**Required action:** Extract from the listing each line in which the word "stroke" appears.

**Data extracts:**
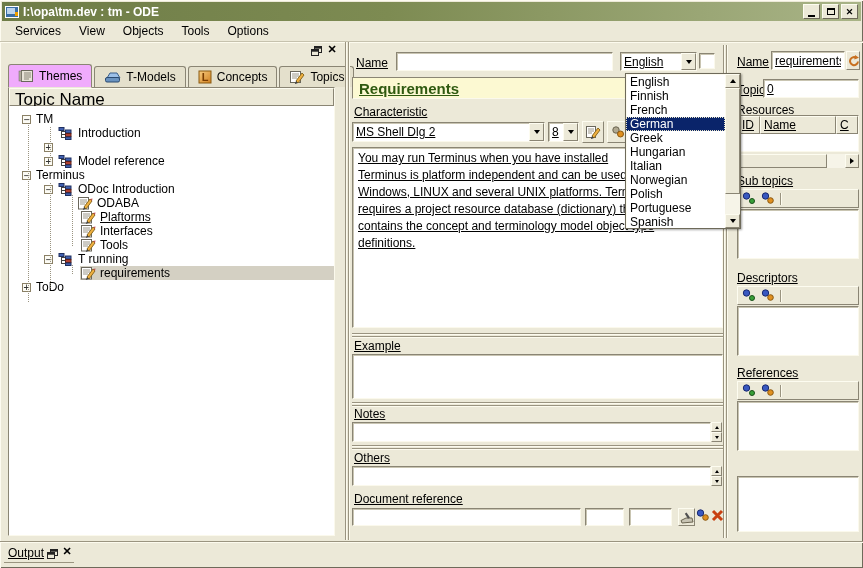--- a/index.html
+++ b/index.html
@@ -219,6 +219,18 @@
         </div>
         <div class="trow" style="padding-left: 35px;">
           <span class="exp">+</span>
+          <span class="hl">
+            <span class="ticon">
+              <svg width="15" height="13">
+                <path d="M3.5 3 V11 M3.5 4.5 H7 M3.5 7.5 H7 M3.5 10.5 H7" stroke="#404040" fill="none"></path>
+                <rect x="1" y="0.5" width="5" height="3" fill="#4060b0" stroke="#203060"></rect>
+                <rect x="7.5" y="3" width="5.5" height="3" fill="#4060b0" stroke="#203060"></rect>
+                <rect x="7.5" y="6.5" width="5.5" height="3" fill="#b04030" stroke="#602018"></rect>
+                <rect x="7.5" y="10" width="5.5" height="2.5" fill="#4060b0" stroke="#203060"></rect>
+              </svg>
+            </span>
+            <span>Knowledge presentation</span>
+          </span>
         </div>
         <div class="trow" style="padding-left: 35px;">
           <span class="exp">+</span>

**Task answer:**
+                <path d="M3.5 3 V11 M3.5 4.5 H7 M3.5 7.5 H7 M3.5 10.5 H7" stroke="#404040" fill="none"></path>
+                <rect x="1" y="0.5" width="5" height="3" fill="#4060b0" stroke="#203060"></rect>
+                <rect x="7.5" y="3" width="5.5" height="3" fill="#4060b0" stroke="#203060"></rect>
+                <rect x="7.5" y="6.5" width="5.5" height="3" fill="#b04030" stroke="#602018"></rect>
+                <rect x="7.5" y="10" width="5.5" height="2.5" fill="#4060b0" stroke="#203060"></rect>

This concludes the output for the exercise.